In contrast, the Coalition’s warnings about border security under a Labor government have little substance. Tragically, Labor’s asylum policies are every bit as brutal and inhumane as the Coalition’s.

Even if we accept that both parties are trying to scare voters, this leaves the uncomfortable question of which party’s fear-mongering is working.

The theory behind asylum seeker rhetoric is of course that it doesn’t matter what the Coalition actually says, as long as voters notice that we’re again talking about border security. I’m not so sure about that.

Alarmist rhetoric about asylum seeker arrivals (who could forget Tony Abbott’s warning of a “peaceful invasion”?) has been a feature of Australian politics for more than a decade. And yet voters consistently place immigration policy well down the list of the most important issues that will decide their vote.

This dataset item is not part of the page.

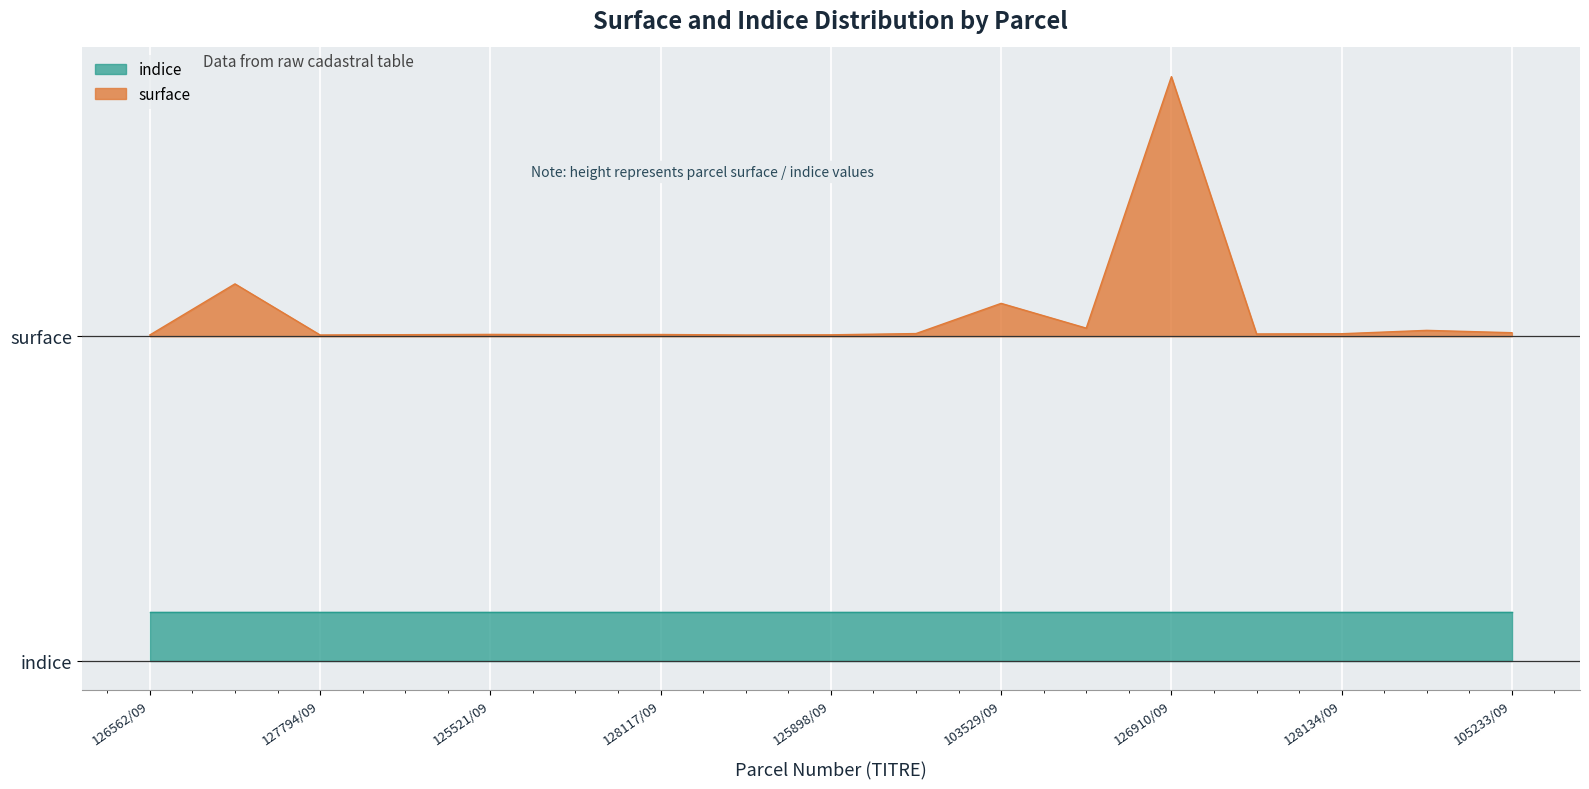

What is the sum of all values?

18.2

According to the available opinion polling, the economy and health remain the two key issues influencing voters at the 2016 election. An Essential poll in March, before the campaign began, showed that “ensuring the quality of Australia’s health system” was the single most important issue, followed by“Management of the economy” and “Australian jobs and protection of local industries”. Education is also looming as a significant issue, according to data from the ABC’s Vote Compass.

If we believe this data, then the Coalition should be hammering home its advantage on economic management. Instead, the Coalition is now sounding the klaxons on border protection.

It could be that Liberal strategists are worried that the message on the economy is not cutting through. Or it could be that the Coalition is desperate. With the Liberals in trouble in New South Wales and a resurgent Nick Xenophon running riot in South Australia, the election looks closer than ever.